Some uses of computers are perverse. Take listening to a local classical music broadcast radio station's current broadcast by streaming audio.
Good quality stereo needs bandwidth around 96 to 128kbps. A typical T1 may provide about 1.28Mbps out of a nominal 1.5: i.e., about 1280kbps. So one listener may take one tenth of that bandwidth. That's fine, in a one-person or four-person firm or at home. But if forty lawyers and their staff must share the connection? Then it may not be fine.

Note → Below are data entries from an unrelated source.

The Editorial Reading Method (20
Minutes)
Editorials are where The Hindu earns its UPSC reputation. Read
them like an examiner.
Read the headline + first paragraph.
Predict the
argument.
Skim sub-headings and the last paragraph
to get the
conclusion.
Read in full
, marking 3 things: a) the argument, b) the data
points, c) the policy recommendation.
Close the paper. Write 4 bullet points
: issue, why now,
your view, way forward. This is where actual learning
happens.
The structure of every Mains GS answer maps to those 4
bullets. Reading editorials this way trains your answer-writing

There are situations for which streaming audio makes great sense. But they all involve an absence of a current local radio broadcast, such as listening to a recording made yesterday or last year, such as of a past CLE; or listening to a current broadcast being made hundreds or thousands of miles away, outside radio range. But for a local, current broadcast? That's unnecessary and inefficient for anyone, and potentially inequitable when a connection is shared. In short, it's perverse. Just because one can do something some way doesn't mean it's a sensible way to do it.

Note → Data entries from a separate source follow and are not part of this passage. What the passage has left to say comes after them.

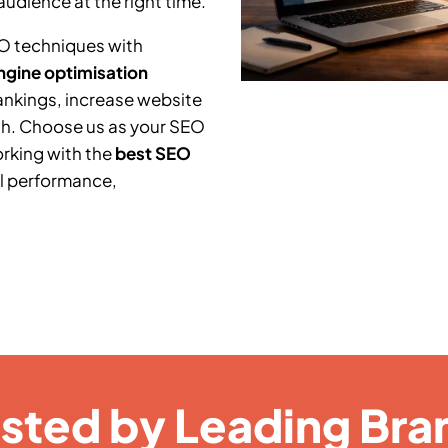
audience at the right time.
O techniques with
ngine optimisation
ankings, increase website
th. Choose us as your SEO
orking with the
best SEO
l performance,
usted by Leading Bra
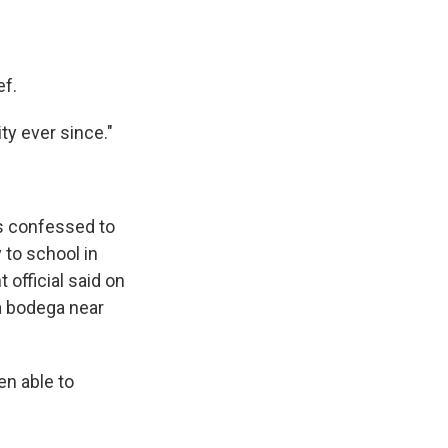
ef.
ity ever since."
s confessed to
 to school in
 official said on
a bodega near
en able to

I have no gripe with streaming audio itself. It's wonderful: for non-local and non-current material, such as past CLEs or programs miles away. The gripe is larger: not using tools matched to the job, and wasting resources. Excel makes no sense as a word processor; tabs and auto-wrap work better than spaces and hard returns; and there's no reason to send a 750kB PDF by email when a 4kB text file will do, with a link to the PDF if it really adds anything.